В 37 лет Борис Завелев начал постигать искусство съёмки игровых фильмов – в самой престижной отечественной кинокомпании Александра Ханжонкова и у самого элитарного русского кинорежиссёра Евгения Бауэра. А в советское время певец русских психологических драм ваял своим дивным светом фильмы «Призрак бродит по Европе» (реж. Владимир Гардин), «Сурамская крепость» (реж. Иван Перестиани), «Тарас Шевченко» (реж. Пётр Чардынин)… и эпическую кинолегенду «Звенигора» (реж. Александр Довженко).
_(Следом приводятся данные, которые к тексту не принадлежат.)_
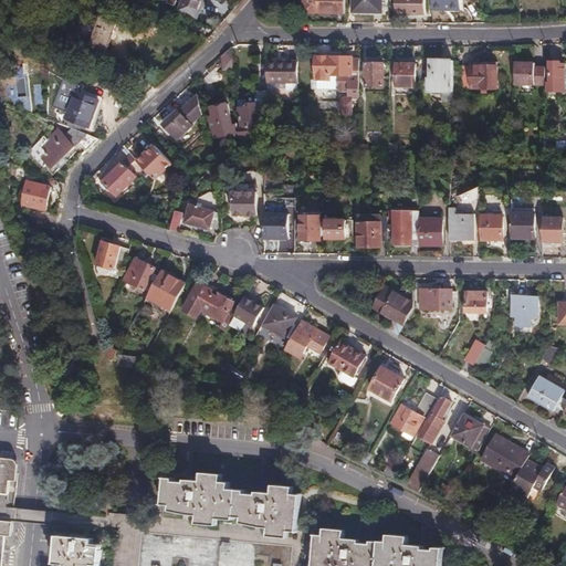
[(63,0),(62,6),(77,11),(81,3),(73,0),(63,0)]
Итак, более 150 художественных кинокартин…
Вначале его стиль кинооператорской работы называли «живописью передвижников» («Кине-журнал»). Профессионалов восхитили прелесть ярких, ослепительных лучей солнца, заливших кинокартину «Невеста Анатоля» («Вестник Кинематографии»), образ зимней вьюги из ленты «Счастье вечной ночи» («Проектор»), изысканнейшая натура кавказских пейзажей в трагической новелле «Умирающий лебедь» («Театральная газета»).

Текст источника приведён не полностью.